Wednesday, November 7, 2012

The Parrot Speaks: A Philological Inquiry into the Chronicles of Conan

Relevant passages from Shadows In The Moonlight:

1) Abruptly the bird spread its flaming wings and, soaring from its perch, cried out harshly: “Yagkoolan yok tha, xuthalla!” and with a wild screech of horribly human laughter, rushed away through the trees to vanish in the opalescent shadows.
[...]
“What did it say?” she whispered.
“Human words, I’ll swear,” answered Conan; “but in what tongue I can't
say.”

2) The blacks shrank back before him, their eyes slits of fire. Lifting a hand, he spoke, and his tones echoed through the silent halls in deep rich waves of sound. Like men in a trance the black warriors fell back until they were ranged along the walls in regular lines. Then from the stranger's chiseled lips rang a terrible invocation and command: “Yagkoolan yok tha, xuthalla!

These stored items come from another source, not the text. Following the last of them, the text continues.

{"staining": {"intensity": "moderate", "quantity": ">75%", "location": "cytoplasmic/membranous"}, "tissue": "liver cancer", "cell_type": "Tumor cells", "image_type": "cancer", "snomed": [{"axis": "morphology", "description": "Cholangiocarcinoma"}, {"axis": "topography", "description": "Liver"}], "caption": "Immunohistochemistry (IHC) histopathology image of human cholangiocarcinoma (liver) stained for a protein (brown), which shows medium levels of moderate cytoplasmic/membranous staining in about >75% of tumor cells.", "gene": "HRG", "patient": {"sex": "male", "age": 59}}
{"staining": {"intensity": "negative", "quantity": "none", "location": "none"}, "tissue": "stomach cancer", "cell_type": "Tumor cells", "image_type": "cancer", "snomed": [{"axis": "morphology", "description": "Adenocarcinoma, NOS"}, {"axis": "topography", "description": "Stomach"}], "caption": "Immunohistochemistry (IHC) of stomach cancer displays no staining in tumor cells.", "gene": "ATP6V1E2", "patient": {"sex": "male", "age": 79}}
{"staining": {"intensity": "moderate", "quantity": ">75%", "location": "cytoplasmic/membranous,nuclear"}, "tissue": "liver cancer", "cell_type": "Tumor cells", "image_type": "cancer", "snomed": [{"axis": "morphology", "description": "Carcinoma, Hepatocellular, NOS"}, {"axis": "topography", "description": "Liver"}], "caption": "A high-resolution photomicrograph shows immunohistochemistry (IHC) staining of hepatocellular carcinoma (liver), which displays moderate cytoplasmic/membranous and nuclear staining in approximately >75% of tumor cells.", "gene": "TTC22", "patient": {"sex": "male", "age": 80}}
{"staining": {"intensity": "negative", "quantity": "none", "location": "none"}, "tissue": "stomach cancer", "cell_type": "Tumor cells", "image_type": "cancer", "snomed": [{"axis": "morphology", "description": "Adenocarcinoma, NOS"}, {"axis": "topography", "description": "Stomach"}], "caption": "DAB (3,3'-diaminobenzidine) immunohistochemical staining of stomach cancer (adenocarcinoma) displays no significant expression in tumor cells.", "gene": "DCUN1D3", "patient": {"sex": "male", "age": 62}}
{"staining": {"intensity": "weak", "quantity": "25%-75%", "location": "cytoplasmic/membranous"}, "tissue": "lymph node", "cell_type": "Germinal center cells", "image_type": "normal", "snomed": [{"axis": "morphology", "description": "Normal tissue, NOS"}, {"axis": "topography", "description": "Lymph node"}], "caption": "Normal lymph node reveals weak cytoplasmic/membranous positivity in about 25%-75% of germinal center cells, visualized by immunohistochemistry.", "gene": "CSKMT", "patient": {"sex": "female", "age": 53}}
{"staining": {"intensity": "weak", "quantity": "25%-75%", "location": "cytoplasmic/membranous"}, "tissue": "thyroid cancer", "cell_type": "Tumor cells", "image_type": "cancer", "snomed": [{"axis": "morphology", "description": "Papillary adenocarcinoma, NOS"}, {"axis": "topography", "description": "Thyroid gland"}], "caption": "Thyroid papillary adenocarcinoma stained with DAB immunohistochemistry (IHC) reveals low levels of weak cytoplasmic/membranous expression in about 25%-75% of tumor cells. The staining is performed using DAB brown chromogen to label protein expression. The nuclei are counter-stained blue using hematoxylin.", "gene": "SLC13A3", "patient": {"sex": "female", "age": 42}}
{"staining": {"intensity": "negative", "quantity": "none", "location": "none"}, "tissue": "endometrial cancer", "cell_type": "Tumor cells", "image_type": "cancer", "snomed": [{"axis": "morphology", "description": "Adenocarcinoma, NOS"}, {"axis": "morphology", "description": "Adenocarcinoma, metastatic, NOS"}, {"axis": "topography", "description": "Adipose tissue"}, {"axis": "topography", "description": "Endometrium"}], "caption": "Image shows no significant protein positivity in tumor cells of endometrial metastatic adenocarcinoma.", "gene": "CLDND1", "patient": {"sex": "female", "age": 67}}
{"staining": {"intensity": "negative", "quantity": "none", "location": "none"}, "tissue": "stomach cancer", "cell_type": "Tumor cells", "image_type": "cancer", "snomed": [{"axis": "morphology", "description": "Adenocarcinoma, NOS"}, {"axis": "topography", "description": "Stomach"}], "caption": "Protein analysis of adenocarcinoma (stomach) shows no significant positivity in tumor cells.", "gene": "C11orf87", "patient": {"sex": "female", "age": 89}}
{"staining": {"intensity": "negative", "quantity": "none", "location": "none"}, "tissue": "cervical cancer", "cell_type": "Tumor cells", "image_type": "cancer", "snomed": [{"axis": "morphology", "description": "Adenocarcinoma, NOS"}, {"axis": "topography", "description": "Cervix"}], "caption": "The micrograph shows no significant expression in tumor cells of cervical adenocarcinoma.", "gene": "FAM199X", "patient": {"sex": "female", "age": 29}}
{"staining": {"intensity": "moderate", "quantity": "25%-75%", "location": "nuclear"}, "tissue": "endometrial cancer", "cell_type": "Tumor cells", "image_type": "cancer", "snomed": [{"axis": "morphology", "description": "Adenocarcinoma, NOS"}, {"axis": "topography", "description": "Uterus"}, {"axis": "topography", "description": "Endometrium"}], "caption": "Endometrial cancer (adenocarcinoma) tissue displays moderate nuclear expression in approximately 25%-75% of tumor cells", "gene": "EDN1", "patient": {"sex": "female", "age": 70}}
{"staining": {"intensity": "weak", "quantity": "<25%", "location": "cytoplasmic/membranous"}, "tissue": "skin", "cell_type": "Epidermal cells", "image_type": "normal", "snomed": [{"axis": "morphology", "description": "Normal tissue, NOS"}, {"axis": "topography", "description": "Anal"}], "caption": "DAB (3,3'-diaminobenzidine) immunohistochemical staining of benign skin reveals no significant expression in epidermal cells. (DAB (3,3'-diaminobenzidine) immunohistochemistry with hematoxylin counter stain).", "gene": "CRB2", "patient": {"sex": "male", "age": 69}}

   The exact meaning of the phrase ‘Yagkoolan yok tha, xuthalla’, which occurs twice in the Shadows In The Moonlight episode of the Conan Chronicles, has puzzled scholars.[1] It has generally been assumed that it is either an incantation or gibberish, and, in either case, untranslatable. It is, in fact, recognisable as an archaic form of Kothian. It is known that Conan was fluent in the Kothian spoken during his day, but it is neither surprising that he was mystified by the more ancient form encountered here, nor that he recognised that what he heard was ‘human words’.
   The word yagkoolan was current in the Kothian of Conan’s era, and occurs during the The Scarlet Citadel episode, where Kothian is employed:
“What year is this?” he [Pelias] asked, speaking Kothian.
“Today is the tenth day of the month Yuluk, of the year of the Gazelle, answered Conan.
“Yagkoolan Ishtar!” murmured the stranger. “Ten years!” He drew a hand across his brow, shaking his head as if to clear his brain of cobwebs. “All is dim yet. After a ten-year emptiness, the mind can not be expected to begin functioning clearly at once. Who are you?”
“Conan, once of Cimmeria. Now king of Aquilonia.”
The verb yagkol means ‘damn’, ‘curse’, ‘shun’, or ‘beware’. Yagkoolan is an admonitory or imperative form. Relevant for comparative interest: the root yag is attested as a loanword in the unrelated Zamoran language. In this context, Yag occurs as the name of a far off planet, home of the alien creature Yag-kosha. Kosha itself is not an ‘alien’ word but a well-attested Zamoran word for ‘cover’, ‘skin’ or ‘membrane’ with an attested Indo-European origin, cf. Sanskrit kośa m.; Russian koža (skin). Properly speaking then, ‘Yag-kosha’ means ‘vessel of Yag’, or ‘embracer of Yag’. Common to most foreign loanwords in Zamoran, yag has no declension.[2]
  Yok meaning ‘you all’ is rare form of the second person plural pronoun which only occurs in archaic Kothian and was obsolete by the time of the Conan Chronicle. The particle tha acts as an intensifier for the verb.  
   Xuthalla is another interesting word. The -la ending indicates the vocative case of xuthal. Some scholars have attempted to find a connection with the Old Kolasa word xu meaning ‘green’, which survives in the names of green stone cities built in the Black Kingdoms by the Kosalans.[3] In fact, this is partially correct, as xuthal must have originally referred to visitors from the city of Xuthal, but in even the oldest Kothian texts, it takes on a more general meaning, referring to anyone of unusual foreign origin, which from a Kothian perspective, would certainly apply to the Cimmerian Conan.[4] The word xuthal was entirely obsolete by Conan’s time.
   All things considered, it is thus possible to render the first occurrence of ‘Yagkoolan yok tha, xuthalla’ as ‘Beware, you foreigners’ and the second occurrence as 'Be cursed you foreigners'. There is a subtle sense of irony in the shift in meaning of the verb as it moves from offering a warning to a curse.



[1] R.E. Howard, for example, provides only a transliterated text, with no explanation or commentary
[2] H. Gröter, ‘Studien über den Verfall der zamorischen Deklination’, Zeitschrift für hyperboreischen Linguistik, 32 (1901), 414-521 (p.490).
[3] A. Evans, ‘Comparative studies in proto-Kothian with special reference to borrowings with cultural signification’, Journal of the British Archaeological Society of Khoraja, 23 (1977), 211-319 (p.247).
[4] H. Persson, Topografische Wörterbuch zu den Kolasatexten (Cologne, 1954), p.77.